August 26, 2010
/ by Cision Staff
Photo courtesy of Jonathan Gayman via Flickr
Urban legend will tell you that journalists and PR professionals have a contentious, you-need-me-more-than-I-need-you relationship. For all the horror stories about relationships gone wrong between these two sides, there are always the unknown success stories as well.
Cision and Bulldog Reporter recently released a study that polled 1,729 media members – including journalists, editors, freelancers, bloggers, and broadcast reporters and producers – and found out some interesting data regarding how much PR professionals and journalists work together. The survey also revealed insight into how budget cuts have affected newsrooms and social media’s role in news reporting.
Here are some of the results:
•over 57 percent said that PR people help them generate story ideas at least every month.

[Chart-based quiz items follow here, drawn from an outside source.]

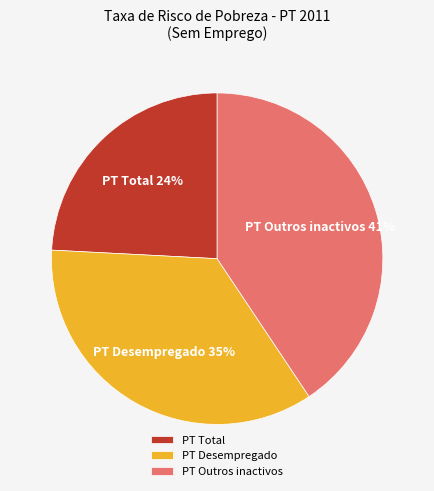

Rank the categories by value from lowest to highest.

PT Total, PT Desempregado, PT Outros inactivos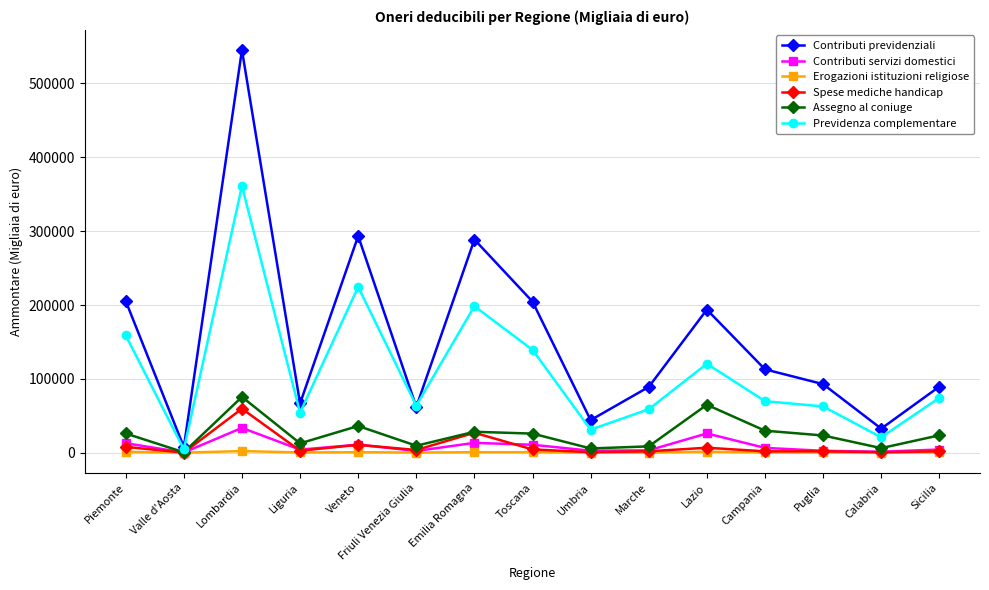

What are all the series names shown in the legend?

Contributi previdenziali, Contributi servizi domestici, Erogazioni istituzioni religiose, Spese mediche handicap, Assegno al coniuge, Previdenza complementare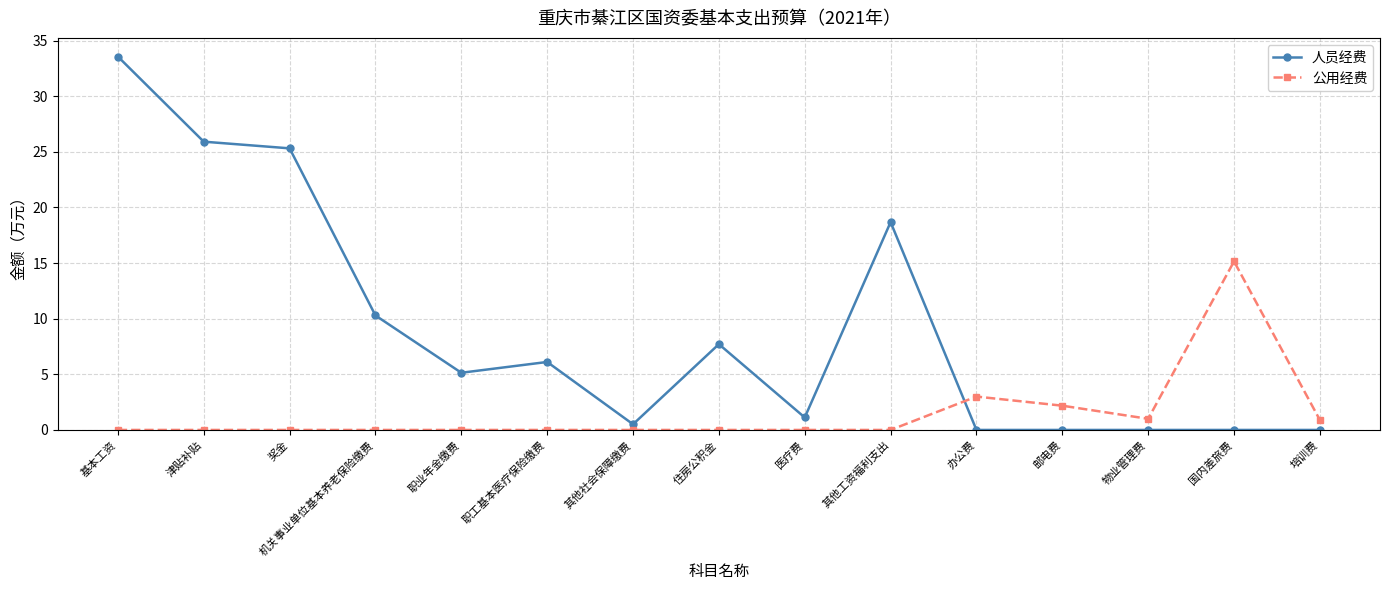

Is the value of 公用经费 at 奖金 greater than the value of 人员经费 at 其他工资福利支出?

No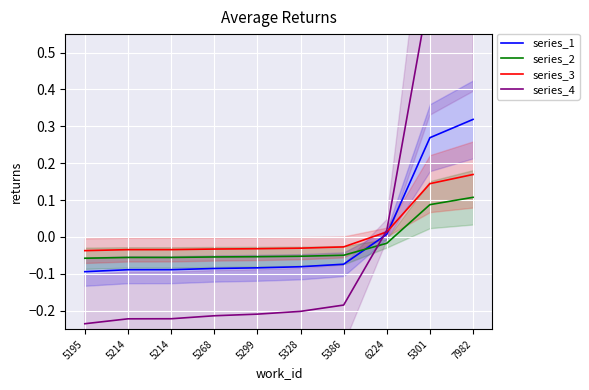

Which series has the largest total across all categories?

series_3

Slightly more than 30 percent said such assistance happens at least every two weeks
•overall, 94 percent said that PR assistance helped generate at least one story idea during the course of a year, while 6 percent reported never getting PR assistance
•17 percent of respondents rely on PR assistance and press releases to develop 40 percent or more of the stories they file, although 61 percent use those aids in only one to 20 percent of their stories
•52 percent reported that they promote their stories on the social Web
•about 54 percent reported editorial staffing cuts
•46 percent noted a demand for greater story output
•24 percent were asked to work longer hours
•24 percent were asked to take on multiple beats
• 45 percent said they were annoyed by PR people who don’t know the subjects or beats the respondent covers
•59 percent said that PR people send irrelevant material
•Almost 27 percent said PR people don’t fully understand the stories and subjects they themselves are proposing for coverage
What can be learned from this and do these results surprise you? Do you think these statistics would have been different from a poll taken five years ago?
Cision and Bulldog Reporter jointly conducted the survey to analyze changing journalist working conditions, attitudes toward public relations professionals, and the utility of public relations to the editorial process. The survey also established benchmarks so that changes in such metrics may be tracked annually.